Book Review: How to Retire On Dividends

It has been a while since I read for pleasure. I used to be an avid reader in my early adulthood. But that changed as my career and hobbies took over. Recently, I made it a personal goal to start reading personal finance books. Late last year, I signed up for a free 3-month trial of Kindle Unlimited. The idea is that it’s similar to a digital library and you can read any book in the Kindle Unlimited catalog. Unfortunately, I didn’t find many good books that I was interested in reading. The Kindle Unlimited catalog is filled to the brim with romance novels. This past Prime Day, I was eligible for another 3-month trial of Kindle Unlimited and I found a few personal finance books that sounded interesting.

Recently, I read “How to Retire on Dividends: Earn a Safe 8%, Leave Your Principal Intact” by Brett Owens and Tom Jacobs. Both of the authors are involved in producing the Contrarian Outlook newsletter and the Contrarian Income Report subscription. The book was written pre-pandemic when interest rates were historically low and price-to-earnings were high after a decade-long bull run. The S&P 500 didn’t, and still doesn’t, pay much in passive income. Bond funds didn’t pay much either due to low-interest rates. As people enter retirement, they need to live off of their nest egg. Since people are living longer, that nest egg needs to last. If dividends aren’t sufficient to fund retirement, people will have to withdraw from their principal. And as that principal declines, so do the following year’s dividends. The authors call this reverse dollar-cost averaging. The authors propose that people build a portfolio, known as the No Withdrawl Portfolio, that pays high dividends where they never have to withdraw from their principal.
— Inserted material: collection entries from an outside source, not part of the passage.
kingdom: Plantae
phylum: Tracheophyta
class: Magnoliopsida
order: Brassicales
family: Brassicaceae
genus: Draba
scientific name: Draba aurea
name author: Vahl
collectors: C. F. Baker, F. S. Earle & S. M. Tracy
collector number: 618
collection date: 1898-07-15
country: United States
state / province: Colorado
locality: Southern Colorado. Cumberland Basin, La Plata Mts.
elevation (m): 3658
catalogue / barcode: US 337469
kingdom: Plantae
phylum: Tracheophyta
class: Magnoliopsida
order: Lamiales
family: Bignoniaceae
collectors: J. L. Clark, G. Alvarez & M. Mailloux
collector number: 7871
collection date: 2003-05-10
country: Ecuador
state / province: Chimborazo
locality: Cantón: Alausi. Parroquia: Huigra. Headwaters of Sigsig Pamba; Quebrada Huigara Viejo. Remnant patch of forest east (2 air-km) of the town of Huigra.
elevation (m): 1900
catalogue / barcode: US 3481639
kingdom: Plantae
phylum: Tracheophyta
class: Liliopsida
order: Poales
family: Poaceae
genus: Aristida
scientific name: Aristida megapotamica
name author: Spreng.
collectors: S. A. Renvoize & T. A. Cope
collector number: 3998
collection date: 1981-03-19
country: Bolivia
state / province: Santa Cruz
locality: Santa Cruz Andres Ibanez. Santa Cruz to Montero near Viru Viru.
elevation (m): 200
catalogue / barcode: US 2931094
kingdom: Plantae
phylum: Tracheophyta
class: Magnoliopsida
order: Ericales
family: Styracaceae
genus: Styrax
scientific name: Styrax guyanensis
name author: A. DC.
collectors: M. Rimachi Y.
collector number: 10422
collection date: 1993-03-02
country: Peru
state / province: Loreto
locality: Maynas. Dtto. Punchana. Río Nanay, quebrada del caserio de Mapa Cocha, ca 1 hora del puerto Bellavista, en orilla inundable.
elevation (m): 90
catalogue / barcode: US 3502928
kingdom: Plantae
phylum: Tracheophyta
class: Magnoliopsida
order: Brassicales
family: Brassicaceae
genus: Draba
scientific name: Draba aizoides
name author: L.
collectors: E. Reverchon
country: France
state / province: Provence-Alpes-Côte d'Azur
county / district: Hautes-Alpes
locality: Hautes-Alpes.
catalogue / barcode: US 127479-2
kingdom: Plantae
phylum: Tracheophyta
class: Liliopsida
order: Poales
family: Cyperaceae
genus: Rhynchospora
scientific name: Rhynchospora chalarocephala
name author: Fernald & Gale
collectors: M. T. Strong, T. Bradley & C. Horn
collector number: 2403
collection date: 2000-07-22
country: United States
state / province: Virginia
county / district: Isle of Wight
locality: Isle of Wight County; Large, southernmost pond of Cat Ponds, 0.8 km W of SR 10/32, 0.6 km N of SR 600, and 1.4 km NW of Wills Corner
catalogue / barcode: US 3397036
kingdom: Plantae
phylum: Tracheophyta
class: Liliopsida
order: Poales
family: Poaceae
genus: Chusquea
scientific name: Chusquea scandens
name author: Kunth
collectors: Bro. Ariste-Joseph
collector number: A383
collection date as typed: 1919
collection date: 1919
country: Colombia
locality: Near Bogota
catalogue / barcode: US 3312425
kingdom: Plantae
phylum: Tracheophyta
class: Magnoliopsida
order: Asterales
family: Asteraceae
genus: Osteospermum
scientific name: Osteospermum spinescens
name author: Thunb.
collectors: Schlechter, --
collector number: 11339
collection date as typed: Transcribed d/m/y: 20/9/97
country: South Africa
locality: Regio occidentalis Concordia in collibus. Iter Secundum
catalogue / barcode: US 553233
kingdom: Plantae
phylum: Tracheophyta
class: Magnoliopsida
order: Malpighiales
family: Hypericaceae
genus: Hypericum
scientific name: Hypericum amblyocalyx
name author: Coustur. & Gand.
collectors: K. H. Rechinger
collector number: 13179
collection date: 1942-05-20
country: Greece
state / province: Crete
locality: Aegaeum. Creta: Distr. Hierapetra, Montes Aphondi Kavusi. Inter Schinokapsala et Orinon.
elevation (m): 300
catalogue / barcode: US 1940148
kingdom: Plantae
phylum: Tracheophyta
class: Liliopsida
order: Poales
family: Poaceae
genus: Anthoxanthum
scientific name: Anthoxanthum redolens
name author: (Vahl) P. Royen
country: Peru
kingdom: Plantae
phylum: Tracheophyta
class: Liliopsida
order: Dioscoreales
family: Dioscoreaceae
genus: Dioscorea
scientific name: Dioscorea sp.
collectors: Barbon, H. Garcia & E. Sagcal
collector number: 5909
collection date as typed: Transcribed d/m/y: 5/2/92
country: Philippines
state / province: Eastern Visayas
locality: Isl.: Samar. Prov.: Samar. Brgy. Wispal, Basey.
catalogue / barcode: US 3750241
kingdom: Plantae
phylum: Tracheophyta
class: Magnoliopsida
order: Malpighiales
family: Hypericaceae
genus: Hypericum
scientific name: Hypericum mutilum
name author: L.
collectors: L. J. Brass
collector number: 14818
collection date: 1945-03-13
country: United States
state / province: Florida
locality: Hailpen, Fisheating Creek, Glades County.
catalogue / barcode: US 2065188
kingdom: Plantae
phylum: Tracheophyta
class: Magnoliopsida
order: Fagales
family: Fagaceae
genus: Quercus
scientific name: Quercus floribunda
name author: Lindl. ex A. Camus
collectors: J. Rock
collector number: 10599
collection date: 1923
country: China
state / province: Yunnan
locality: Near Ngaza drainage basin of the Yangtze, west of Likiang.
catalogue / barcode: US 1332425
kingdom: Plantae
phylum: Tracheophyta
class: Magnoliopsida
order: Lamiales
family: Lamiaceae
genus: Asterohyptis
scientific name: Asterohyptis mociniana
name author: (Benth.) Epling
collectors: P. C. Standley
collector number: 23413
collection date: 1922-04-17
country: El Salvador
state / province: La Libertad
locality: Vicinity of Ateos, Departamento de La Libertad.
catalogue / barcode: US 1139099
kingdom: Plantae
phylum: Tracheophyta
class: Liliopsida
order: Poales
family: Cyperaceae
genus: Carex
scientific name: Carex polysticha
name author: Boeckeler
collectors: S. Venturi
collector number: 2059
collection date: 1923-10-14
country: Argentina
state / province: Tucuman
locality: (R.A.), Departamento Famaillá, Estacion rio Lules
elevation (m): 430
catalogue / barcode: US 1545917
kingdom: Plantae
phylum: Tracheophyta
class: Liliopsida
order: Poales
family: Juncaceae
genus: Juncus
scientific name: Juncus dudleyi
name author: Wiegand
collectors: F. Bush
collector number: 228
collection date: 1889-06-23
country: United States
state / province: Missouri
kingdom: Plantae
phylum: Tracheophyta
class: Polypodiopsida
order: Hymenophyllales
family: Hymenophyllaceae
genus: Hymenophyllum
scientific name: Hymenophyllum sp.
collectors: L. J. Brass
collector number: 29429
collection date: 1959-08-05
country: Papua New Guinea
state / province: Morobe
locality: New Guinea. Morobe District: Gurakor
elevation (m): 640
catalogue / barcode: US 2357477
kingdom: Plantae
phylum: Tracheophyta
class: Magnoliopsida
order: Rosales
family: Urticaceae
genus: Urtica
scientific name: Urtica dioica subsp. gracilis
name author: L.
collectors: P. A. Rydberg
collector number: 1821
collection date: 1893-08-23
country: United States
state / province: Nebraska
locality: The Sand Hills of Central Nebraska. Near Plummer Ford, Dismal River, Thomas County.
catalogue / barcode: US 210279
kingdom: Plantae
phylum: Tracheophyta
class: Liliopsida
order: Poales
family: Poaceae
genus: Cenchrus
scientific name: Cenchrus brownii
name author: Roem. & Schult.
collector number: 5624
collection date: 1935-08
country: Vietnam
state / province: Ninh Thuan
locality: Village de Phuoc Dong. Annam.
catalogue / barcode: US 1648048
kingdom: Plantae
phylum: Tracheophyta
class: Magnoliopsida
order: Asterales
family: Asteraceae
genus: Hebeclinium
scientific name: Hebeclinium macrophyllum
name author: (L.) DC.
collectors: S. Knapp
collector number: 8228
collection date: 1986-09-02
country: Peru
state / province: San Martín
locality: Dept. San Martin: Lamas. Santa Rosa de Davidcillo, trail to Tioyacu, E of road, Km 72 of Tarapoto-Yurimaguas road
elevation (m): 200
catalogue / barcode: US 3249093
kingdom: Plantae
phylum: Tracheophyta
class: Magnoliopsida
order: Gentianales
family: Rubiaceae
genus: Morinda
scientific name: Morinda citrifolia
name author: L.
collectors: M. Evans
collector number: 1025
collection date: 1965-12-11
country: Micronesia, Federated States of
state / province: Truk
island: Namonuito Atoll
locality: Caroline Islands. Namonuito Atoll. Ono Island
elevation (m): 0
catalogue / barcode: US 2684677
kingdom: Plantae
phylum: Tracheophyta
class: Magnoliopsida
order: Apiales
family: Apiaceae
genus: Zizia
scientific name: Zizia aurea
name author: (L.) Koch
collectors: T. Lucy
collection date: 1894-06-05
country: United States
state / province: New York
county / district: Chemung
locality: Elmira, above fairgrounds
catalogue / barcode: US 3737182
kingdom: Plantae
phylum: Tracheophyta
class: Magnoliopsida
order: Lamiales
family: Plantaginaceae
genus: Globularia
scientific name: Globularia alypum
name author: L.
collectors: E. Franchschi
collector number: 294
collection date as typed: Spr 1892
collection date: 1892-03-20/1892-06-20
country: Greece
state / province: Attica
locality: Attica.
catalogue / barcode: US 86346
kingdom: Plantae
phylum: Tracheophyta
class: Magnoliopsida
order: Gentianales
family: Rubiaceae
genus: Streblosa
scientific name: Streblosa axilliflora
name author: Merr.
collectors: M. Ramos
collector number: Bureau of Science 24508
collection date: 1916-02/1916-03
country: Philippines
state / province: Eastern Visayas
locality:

The authors suggest that you invest in undervalued but high-quality stocks and bonds that pay high dividends (6% or higher). This way you will continue to receive dividends but also gain from price appreciation. As long as the dividends grow or remain the same, you will never have to withdraw from your principal. It doesn’t matter whether the price goes up or down as long as the dividends keep coming because you will never withdraw from the principal.

The authors state that the big financial companies can’t recommend the types of equities they do because of two reasons. The first is that large financial companies have too many clients and won’t be able to provide custom portfolios for everyone. Instead, clients answer a risk assessment questionnaire and are provided a pre-built portfolio that other clients with the same risk profile receive. The second is that large financial companies are required to buy investment-grade quality equities. This usually means a portfolio of large-cap stocks. Investing in smaller companies with lower investment-grade ratings will move the price too much. This limitation also means that returns are modest.

So where should one invest to get high returns on relatively safe investments? The authors suggest a 50/50 mix of 15-20 stocks and bonds as opposed to the normal recommendation to invest the same percent of bonds as your age. They suggest this because they believe that you need portfolio growth even in retirement. For bonds, they prefer closed-ended funds (CEFs). CEFs are actively-managed, meaning you will have to pay a relatively high management expense ratio (MER) compared to indexes, but with those fees comes the knowledge and expertise of the CEF manager. Each CEF has a net asset value (NAV). The goal is to find a high-quality CEF with an experienced manager that is trading below NAV and pays a high dividend. If you buy a CEF that is trading below NAV, you essentially get the CEF manager for free. One of the biggest differences between a CEF and an ETF is that the manager can’t create new shares. As a result, there is less liquidity but the authors think that this is a benefit because it means less volatility. When markets are in turmoil, it is easier to make a run on bond ETFs when there is sufficient liquidity, but this is less likely to occur with a CEF. CEF managers can access underlying investments that larger investment firms can’t access, like those with a BBB rating, because of the requirement to invest in investment-grade equities.

For stocks, the authors prefer real-estate investment trusts (REITs). They are wary of betting against Amazon, so they recommend REITs in areas where Amazon doesn’t compete, such as healthcare, industrial, and commercial loans. As many have warned, be wary of companies that have high payout ratios because they’re usually signs that the dividend will be cut. A company where the net income doesn’t cover the dividend has to take on debt to continue to pay the dividend. REITs are required by the government to pay most of their earnings in dividends. The authors suggest that a good dividend-to-FFO (funds from operations) ratio is 80% or less.

While the premise is intriguing, I didn’t like this book. What I didn’t like the most about the book were the examples that they used. They showed graphs where Dividend Aristocrats performed poorly over a period, where one fund performed poorly compared to its CEF equivalent, etc. But you could reach the opposite conclusion by choosing a different period. The authors admit that some of the equity choices don’t do well in high-interest rate environments, but then go and show how they performed well during a period of high-interest rates before the 2008 financial crisis. I’m curious how their portfolio is faring in today’s high-interest rate, high-inflation environment. A member of a forum that I frequent suggested that the current portfolio is heavily weighted toward bonds.